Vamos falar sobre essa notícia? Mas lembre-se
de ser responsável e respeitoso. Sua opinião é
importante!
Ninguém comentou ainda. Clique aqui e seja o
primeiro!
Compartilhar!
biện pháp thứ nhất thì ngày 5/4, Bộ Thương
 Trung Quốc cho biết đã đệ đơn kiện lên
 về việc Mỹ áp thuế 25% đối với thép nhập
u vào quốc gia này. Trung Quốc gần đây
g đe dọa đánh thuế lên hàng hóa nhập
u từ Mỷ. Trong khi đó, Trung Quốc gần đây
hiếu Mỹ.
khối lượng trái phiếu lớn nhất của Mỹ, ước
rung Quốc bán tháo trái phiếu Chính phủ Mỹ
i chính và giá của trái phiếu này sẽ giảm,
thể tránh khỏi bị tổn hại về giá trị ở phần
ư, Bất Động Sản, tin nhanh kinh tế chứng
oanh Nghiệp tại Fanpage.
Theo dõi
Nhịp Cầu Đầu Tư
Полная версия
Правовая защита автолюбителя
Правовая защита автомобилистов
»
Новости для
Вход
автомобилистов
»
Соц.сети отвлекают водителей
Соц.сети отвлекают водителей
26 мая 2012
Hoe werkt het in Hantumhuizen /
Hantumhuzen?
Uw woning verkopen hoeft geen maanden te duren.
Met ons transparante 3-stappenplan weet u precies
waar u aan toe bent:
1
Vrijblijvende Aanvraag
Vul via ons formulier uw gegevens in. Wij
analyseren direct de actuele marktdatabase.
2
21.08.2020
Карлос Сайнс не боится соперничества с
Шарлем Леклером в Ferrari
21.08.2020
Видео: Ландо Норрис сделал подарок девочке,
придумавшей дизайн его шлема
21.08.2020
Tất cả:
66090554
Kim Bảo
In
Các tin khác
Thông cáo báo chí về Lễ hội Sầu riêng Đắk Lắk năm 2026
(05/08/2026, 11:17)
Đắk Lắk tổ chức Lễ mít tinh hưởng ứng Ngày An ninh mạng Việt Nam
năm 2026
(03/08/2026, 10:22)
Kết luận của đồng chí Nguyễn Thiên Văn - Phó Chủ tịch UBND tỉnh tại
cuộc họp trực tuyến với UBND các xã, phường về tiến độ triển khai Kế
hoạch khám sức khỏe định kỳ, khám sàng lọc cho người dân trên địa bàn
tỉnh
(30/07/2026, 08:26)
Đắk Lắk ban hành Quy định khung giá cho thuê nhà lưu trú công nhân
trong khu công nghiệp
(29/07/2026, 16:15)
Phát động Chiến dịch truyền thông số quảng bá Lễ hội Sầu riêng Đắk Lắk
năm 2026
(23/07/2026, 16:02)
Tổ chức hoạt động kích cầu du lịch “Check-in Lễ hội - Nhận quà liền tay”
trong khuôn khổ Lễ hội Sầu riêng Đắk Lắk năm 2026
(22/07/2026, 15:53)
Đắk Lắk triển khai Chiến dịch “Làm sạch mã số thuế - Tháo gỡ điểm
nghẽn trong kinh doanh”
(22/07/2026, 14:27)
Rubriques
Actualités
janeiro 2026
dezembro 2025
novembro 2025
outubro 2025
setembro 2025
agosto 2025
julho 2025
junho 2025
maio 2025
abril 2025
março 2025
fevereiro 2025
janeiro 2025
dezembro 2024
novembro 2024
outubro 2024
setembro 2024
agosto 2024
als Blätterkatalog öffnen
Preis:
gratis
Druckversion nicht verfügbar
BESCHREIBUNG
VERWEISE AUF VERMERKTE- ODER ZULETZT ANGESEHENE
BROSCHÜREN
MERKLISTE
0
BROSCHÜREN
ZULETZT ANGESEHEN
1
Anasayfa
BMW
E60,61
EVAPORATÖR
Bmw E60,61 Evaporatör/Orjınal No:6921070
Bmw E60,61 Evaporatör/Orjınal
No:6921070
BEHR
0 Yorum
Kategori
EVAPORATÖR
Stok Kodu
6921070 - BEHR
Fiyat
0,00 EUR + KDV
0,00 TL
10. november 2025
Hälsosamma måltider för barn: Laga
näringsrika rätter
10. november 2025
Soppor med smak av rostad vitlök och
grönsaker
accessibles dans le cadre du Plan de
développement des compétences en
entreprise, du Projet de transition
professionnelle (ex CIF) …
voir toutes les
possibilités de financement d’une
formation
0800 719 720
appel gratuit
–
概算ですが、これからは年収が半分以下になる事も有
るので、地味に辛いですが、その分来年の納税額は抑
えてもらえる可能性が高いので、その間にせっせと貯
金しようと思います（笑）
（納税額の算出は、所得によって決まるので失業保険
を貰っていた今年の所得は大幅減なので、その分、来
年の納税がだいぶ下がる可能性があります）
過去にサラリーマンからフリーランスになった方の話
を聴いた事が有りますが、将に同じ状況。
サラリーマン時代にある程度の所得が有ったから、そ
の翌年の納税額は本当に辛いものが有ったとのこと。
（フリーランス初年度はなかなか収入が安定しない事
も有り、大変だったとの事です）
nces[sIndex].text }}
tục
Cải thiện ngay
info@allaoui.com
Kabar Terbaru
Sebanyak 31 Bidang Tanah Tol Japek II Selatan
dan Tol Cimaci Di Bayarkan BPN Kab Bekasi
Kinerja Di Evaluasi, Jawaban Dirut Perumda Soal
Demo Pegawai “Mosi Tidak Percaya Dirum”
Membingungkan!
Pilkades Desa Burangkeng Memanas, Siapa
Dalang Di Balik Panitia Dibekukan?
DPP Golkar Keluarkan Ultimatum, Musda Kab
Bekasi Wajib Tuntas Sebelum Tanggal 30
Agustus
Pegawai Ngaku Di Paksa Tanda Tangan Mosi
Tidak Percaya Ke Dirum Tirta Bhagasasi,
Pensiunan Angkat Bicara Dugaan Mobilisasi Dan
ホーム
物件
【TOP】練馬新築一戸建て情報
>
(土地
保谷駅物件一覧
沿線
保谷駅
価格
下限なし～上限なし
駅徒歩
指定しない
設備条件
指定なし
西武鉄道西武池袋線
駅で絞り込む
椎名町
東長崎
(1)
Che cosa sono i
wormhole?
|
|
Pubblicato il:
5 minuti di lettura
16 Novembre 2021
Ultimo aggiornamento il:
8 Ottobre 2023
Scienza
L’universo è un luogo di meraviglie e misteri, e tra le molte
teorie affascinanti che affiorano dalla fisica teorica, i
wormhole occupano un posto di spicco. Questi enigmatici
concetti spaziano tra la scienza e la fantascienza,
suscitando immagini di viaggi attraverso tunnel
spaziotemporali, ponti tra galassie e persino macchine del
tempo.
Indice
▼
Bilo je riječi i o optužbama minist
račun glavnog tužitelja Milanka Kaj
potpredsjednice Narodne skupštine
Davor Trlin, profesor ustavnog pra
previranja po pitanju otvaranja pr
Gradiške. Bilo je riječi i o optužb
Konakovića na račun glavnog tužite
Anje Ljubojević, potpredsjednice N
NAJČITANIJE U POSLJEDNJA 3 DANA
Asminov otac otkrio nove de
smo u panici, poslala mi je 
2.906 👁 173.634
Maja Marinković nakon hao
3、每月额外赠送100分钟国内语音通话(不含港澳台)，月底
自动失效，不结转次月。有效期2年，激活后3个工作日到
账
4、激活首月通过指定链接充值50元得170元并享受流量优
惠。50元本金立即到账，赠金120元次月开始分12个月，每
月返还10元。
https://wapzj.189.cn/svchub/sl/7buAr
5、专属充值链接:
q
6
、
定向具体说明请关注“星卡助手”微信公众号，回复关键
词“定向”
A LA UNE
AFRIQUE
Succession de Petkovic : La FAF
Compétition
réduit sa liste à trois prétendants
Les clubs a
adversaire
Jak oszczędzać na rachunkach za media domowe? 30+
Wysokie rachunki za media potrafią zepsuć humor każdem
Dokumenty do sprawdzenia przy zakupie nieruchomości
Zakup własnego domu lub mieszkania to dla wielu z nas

◇ ◇ ◇

Aim of the task: Swap "Соц.сети" for "Социальные сети" wherever it occurs in the entries above, and write out all the lines again with nothing else changed.

Output of the task:
Vamos falar sobre essa notícia? Mas lembre-se
de ser responsável e respeitoso. Sua opinião é
importante!
Ninguém comentou ainda. Clique aqui e seja o
primeiro!
Compartilhar!
biện pháp thứ nhất thì ngày 5/4, Bộ Thương
 Trung Quốc cho biết đã đệ đơn kiện lên
 về việc Mỹ áp thuế 25% đối với thép nhập
u vào quốc gia này. Trung Quốc gần đây
g đe dọa đánh thuế lên hàng hóa nhập
u từ Mỷ. Trong khi đó, Trung Quốc gần đây
hiếu Mỹ.
khối lượng trái phiếu lớn nhất của Mỹ, ước
rung Quốc bán tháo trái phiếu Chính phủ Mỹ
i chính và giá của trái phiếu này sẽ giảm,
thể tránh khỏi bị tổn hại về giá trị ở phần
ư, Bất Động Sản, tin nhanh kinh tế chứng
oanh Nghiệp tại Fanpage.
Theo dõi
Nhịp Cầu Đầu Tư
Полная версия
Правовая защита автолюбителя
Правовая защита автомобилистов
»
Новости для
Вход
автомобилистов
»
Социальные сети отвлекают водителей
Социальные сети отвлекают водителей
26 мая 2012
Hoe werkt het in Hantumhuizen /
Hantumhuzen?
Uw woning verkopen hoeft geen maanden te duren.
Met ons transparante 3-stappenplan weet u precies
waar u aan toe bent:
1
Vrijblijvende Aanvraag
Vul via ons formulier uw gegevens in. Wij
analyseren direct de actuele marktdatabase.
2
21.08.2020
Карлос Сайнс не боится соперничества с
Шарлем Леклером в Ferrari
21.08.2020
Видео: Ландо Норрис сделал подарок девочке,
придумавшей дизайн его шлема
21.08.2020
Tất cả:
66090554
Kim Bảo
In
Các tin khác
Thông cáo báo chí về Lễ hội Sầu riêng Đắk Lắk năm 2026
(05/08/2026, 11:17)
Đắk Lắk tổ chức Lễ mít tinh hưởng ứng Ngày An ninh mạng Việt Nam
năm 2026
(03/08/2026, 10:22)
Kết luận của đồng chí Nguyễn Thiên Văn - Phó Chủ tịch UBND tỉnh tại
cuộc họp trực tuyến với UBND các xã, phường về tiến độ triển khai Kế
hoạch khám sức khỏe định kỳ, khám sàng lọc cho người dân trên địa bàn
tỉnh
(30/07/2026, 08:26)
Đắk Lắk ban hành Quy định khung giá cho thuê nhà lưu trú công nhân
trong khu công nghiệp
(29/07/2026, 16:15)
Phát động Chiến dịch truyền thông số quảng bá Lễ hội Sầu riêng Đắk Lắk
năm 2026
(23/07/2026, 16:02)
Tổ chức hoạt động kích cầu du lịch “Check-in Lễ hội - Nhận quà liền tay”
trong khuôn khổ Lễ hội Sầu riêng Đắk Lắk năm 2026
(22/07/2026, 15:53)
Đắk Lắk triển khai Chiến dịch “Làm sạch mã số thuế - Tháo gỡ điểm
nghẽn trong kinh doanh”
(22/07/2026, 14:27)
Rubriques
Actualités
janeiro 2026
dezembro 2025
novembro 2025
outubro 2025
setembro 2025
agosto 2025
julho 2025
junho 2025
maio 2025
abril 2025
março 2025
fevereiro 2025
janeiro 2025
dezembro 2024
novembro 2024
outubro 2024
setembro 2024
agosto 2024
als Blätterkatalog öffnen
Preis:
gratis
Druckversion nicht verfügbar
BESCHREIBUNG
VERWEISE AUF VERMERKTE- ODER ZULETZT ANGESEHENE
BROSCHÜREN
MERKLISTE
0
BROSCHÜREN
ZULETZT ANGESEHEN
1
Anasayfa
BMW
E60,61
EVAPORATÖR
Bmw E60,61 Evaporatör/Orjınal No:6921070
Bmw E60,61 Evaporatör/Orjınal
No:6921070
BEHR
0 Yorum
Kategori
EVAPORATÖR
Stok Kodu
6921070 - BEHR
Fiyat
0,00 EUR + KDV
0,00 TL
10. november 2025
Hälsosamma måltider för barn: Laga
näringsrika rätter
10. november 2025
Soppor med smak av rostad vitlök och
grönsaker
accessibles dans le cadre du Plan de
développement des compétences en
entreprise, du Projet de transition
professionnelle (ex CIF) …
voir toutes les
possibilités de financement d’une
formation
0800 719 720
appel gratuit
–
概算ですが、これからは年収が半分以下になる事も有
るので、地味に辛いですが、その分来年の納税額は抑
えてもらえる可能性が高いので、その間にせっせと貯
金しようと思います（笑）
（納税額の算出は、所得によって決まるので失業保険
を貰っていた今年の所得は大幅減なので、その分、来
年の納税がだいぶ下がる可能性があります）
過去にサラリーマンからフリーランスになった方の話
を聴いた事が有りますが、将に同じ状況。
サラリーマン時代にある程度の所得が有ったから、そ
の翌年の納税額は本当に辛いものが有ったとのこと。
（フリーランス初年度はなかなか収入が安定しない事
も有り、大変だったとの事です）
nces[sIndex].text }}
tục
Cải thiện ngay
info@allaoui.com
Kabar Terbaru
Sebanyak 31 Bidang Tanah Tol Japek II Selatan
dan Tol Cimaci Di Bayarkan BPN Kab Bekasi
Kinerja Di Evaluasi, Jawaban Dirut Perumda Soal
Demo Pegawai “Mosi Tidak Percaya Dirum”
Membingungkan!
Pilkades Desa Burangkeng Memanas, Siapa
Dalang Di Balik Panitia Dibekukan?
DPP Golkar Keluarkan Ultimatum, Musda Kab
Bekasi Wajib Tuntas Sebelum Tanggal 30
Agustus
Pegawai Ngaku Di Paksa Tanda Tangan Mosi
Tidak Percaya Ke Dirum Tirta Bhagasasi,
Pensiunan Angkat Bicara Dugaan Mobilisasi Dan
ホーム
物件
【TOP】練馬新築一戸建て情報
>
(土地
保谷駅物件一覧
沿線
保谷駅
価格
下限なし～上限なし
駅徒歩
指定しない
設備条件
指定なし
西武鉄道西武池袋線
駅で絞り込む
椎名町
東長崎
(1)
Che cosa sono i
wormhole?
|
|
Pubblicato il:
5 minuti di lettura
16 Novembre 2021
Ultimo aggiornamento il:
8 Ottobre 2023
Scienza
L’universo è un luogo di meraviglie e misteri, e tra le molte
teorie affascinanti che affiorano dalla fisica teorica, i
wormhole occupano un posto di spicco. Questi enigmatici
concetti spaziano tra la scienza e la fantascienza,
suscitando immagini di viaggi attraverso tunnel
spaziotemporali, ponti tra galassie e persino macchine del
tempo.
Indice
▼
Bilo je riječi i o optužbama minist
račun glavnog tužitelja Milanka Kaj
potpredsjednice Narodne skupštine
Davor Trlin, profesor ustavnog pra
previranja po pitanju otvaranja pr
Gradiške. Bilo je riječi i o optužb
Konakovića na račun glavnog tužite
Anje Ljubojević, potpredsjednice N
NAJČITANIJE U POSLJEDNJA 3 DANA
Asminov otac otkrio nove de
smo u panici, poslala mi je 
2.906 👁 173.634
Maja Marinković nakon hao
3、每月额外赠送100分钟国内语音通话(不含港澳台)，月底
自动失效，不结转次月。有效期2年，激活后3个工作日到
账
4、激活首月通过指定链接充值50元得170元并享受流量优
惠。50元本金立即到账，赠金120元次月开始分12个月，每
月返还10元。
https://wapzj.189.cn/svchub/sl/7buAr
5、专属充值链接:
q
6
、
定向具体说明请关注“星卡助手”微信公众号，回复关键
词“定向”
A LA UNE
AFRIQUE
Succession de Petkovic : La FAF
Compétition
réduit sa liste à trois prétendants
Les clubs a
adversaire
Jak oszczędzać na rachunkach za media domowe? 30+
Wysokie rachunki za media potrafią zepsuć humor każdem
Dokumenty do sprawdzenia przy zakupie nieruchomości
Zakup własnego domu lub mieszkania to dla wielu z nas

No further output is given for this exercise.